Seprafilm was laid in the pelvis before the small bowel was allowed to fall down
into the pelvis. We then created a trephination on the left side of the
abdomen using a muscle splitting technique at a point that had been premarked by
the enterostomal therapist. The end of the colon was able to be exteriorized
through this, keeping proper mesenteric orientation. We then performed a TAP
block using Exparel and 0.25% Marcaine. The wound protector was removed. We
changed gowns and gloves and brought the sterile closing tray into the field.
We placed additional Seprafilm between the omentum and the anterior abdominal
wall. The midline fascia was closed with a running looped #1 PDS suture.

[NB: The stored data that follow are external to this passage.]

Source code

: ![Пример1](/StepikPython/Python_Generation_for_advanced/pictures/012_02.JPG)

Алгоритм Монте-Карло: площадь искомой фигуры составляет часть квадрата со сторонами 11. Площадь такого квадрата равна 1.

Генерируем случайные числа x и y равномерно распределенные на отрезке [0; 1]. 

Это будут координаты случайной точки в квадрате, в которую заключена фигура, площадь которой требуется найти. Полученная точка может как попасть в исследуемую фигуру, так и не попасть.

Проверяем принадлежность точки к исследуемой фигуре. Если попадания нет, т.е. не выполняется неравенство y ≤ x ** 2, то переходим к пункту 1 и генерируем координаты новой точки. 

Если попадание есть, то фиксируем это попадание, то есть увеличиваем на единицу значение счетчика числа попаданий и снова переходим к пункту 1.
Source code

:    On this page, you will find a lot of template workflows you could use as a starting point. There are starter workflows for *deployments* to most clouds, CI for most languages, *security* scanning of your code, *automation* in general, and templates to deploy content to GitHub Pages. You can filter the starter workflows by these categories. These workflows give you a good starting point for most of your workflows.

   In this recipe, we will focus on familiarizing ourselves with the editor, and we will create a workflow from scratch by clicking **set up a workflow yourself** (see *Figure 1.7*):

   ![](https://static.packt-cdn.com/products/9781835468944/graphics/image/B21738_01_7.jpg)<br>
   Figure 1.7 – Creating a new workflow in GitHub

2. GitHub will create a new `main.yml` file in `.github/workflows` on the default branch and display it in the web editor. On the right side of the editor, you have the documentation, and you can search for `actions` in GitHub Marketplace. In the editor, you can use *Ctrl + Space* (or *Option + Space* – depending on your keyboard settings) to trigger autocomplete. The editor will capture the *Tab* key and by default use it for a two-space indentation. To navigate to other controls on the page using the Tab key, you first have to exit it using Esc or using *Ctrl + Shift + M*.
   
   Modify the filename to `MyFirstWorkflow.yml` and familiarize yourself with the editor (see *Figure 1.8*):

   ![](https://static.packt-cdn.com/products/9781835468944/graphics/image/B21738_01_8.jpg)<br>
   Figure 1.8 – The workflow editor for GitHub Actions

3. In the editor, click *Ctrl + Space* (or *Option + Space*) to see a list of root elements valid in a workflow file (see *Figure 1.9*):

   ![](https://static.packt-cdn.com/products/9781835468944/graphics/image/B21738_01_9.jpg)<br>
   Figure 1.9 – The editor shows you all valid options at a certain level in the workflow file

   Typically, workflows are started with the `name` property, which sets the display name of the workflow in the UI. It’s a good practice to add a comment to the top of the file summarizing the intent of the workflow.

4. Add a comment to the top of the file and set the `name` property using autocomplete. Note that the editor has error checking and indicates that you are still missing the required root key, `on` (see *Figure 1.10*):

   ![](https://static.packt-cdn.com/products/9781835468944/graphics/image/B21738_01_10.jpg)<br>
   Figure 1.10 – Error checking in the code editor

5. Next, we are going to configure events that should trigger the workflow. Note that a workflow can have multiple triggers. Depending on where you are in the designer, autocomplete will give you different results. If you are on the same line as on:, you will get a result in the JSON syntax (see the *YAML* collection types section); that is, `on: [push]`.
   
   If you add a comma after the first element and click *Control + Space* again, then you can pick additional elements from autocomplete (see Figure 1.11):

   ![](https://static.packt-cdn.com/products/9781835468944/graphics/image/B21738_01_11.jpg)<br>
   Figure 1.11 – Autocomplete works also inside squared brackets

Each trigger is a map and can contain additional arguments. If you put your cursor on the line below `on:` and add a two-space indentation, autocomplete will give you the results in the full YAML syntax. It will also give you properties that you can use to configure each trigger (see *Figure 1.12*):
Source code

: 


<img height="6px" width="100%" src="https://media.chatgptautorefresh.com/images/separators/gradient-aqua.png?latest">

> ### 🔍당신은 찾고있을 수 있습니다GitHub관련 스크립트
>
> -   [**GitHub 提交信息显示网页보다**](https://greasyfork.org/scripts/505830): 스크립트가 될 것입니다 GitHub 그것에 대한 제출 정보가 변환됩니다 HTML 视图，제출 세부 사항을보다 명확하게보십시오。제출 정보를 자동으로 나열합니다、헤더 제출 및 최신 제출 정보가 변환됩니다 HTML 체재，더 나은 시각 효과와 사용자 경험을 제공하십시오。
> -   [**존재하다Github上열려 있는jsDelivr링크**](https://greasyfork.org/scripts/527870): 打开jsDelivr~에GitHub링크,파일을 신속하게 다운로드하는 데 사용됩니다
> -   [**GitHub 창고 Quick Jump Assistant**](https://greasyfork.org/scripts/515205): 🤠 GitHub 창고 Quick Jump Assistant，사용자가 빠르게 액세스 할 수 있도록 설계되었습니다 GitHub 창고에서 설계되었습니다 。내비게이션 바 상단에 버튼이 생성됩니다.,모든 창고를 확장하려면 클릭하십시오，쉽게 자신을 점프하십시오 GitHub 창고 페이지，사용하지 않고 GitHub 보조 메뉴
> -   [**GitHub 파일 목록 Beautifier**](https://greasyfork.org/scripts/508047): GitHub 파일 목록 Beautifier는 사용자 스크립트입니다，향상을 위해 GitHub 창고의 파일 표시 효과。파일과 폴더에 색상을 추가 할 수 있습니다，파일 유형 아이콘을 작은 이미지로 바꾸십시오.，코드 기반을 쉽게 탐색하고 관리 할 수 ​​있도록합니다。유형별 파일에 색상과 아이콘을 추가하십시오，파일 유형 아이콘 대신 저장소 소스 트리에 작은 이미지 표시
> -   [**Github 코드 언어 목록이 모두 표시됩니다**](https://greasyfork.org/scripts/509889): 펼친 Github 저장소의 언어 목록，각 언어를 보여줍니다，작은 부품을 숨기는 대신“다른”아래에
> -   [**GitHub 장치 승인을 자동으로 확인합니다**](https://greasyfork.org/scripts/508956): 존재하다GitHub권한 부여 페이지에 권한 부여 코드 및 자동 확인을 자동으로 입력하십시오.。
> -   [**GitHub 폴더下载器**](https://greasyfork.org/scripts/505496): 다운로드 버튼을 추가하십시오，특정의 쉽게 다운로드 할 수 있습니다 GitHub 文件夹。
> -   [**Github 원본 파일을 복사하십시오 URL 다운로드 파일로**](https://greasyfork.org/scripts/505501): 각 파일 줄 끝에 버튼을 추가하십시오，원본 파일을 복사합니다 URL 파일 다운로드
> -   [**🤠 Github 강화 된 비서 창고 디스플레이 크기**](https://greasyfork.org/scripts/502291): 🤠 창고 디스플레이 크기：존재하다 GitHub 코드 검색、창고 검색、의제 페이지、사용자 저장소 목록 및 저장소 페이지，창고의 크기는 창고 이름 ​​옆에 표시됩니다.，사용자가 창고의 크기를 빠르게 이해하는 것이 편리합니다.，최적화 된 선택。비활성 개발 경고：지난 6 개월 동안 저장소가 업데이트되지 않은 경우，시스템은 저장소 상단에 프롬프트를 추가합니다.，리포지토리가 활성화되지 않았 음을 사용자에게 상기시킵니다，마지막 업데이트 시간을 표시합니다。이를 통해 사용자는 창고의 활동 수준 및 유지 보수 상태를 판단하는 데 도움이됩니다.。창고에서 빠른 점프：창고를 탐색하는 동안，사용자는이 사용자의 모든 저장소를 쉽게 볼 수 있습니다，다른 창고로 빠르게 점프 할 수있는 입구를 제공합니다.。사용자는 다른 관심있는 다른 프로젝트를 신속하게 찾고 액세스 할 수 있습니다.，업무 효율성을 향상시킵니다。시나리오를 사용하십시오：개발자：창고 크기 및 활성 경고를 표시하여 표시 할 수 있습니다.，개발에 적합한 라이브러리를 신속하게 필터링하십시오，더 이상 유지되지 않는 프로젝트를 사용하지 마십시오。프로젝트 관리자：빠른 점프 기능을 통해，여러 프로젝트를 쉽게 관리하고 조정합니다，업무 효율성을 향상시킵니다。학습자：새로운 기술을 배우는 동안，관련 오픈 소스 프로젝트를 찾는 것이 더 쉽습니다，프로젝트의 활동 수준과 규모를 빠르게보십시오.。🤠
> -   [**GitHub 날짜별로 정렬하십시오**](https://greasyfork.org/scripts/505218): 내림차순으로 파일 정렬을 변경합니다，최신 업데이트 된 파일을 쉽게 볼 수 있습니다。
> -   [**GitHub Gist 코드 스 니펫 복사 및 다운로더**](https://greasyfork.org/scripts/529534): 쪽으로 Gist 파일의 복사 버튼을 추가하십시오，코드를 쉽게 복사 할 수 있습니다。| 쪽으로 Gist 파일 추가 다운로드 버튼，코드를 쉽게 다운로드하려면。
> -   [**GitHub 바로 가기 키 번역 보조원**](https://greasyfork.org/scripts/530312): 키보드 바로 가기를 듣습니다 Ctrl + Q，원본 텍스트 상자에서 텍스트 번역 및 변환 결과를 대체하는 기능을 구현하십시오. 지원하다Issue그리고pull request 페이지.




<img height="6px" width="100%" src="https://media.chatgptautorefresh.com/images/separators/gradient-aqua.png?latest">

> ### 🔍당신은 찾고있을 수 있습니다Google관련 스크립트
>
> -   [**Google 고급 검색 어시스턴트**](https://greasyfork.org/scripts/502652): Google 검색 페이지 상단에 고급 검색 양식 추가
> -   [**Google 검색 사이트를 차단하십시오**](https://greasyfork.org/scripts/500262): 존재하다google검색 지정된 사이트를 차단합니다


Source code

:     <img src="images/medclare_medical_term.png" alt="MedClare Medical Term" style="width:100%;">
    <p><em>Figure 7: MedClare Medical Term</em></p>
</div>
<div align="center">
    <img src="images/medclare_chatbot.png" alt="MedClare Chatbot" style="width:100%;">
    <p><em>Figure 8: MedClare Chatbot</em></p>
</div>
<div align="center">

Subcutaneous tissues were irrigated, and the skin was closed with a 4-0 Monocryl
subcuticular closure. Dermabond was placed as a dressing.
*
We then turned our attention towards maturing the colostomy. The distal staple
line was excised with electrocautery, and the ostomy was matured placing 3-0
chromic Brooke sutures circumferentially around the perimeter of the ostomy. An
ostomy appliance was cut to the appropriate size and placed over the colostomy.
*
The patient tolerated the procedure well, with no complications. He was
extubated in the Operating Room and taken to Recovery in satisfactory condition.
All needle, instrument and sponge counts were correct at the end of the case.
I was present throughout the entire procedure.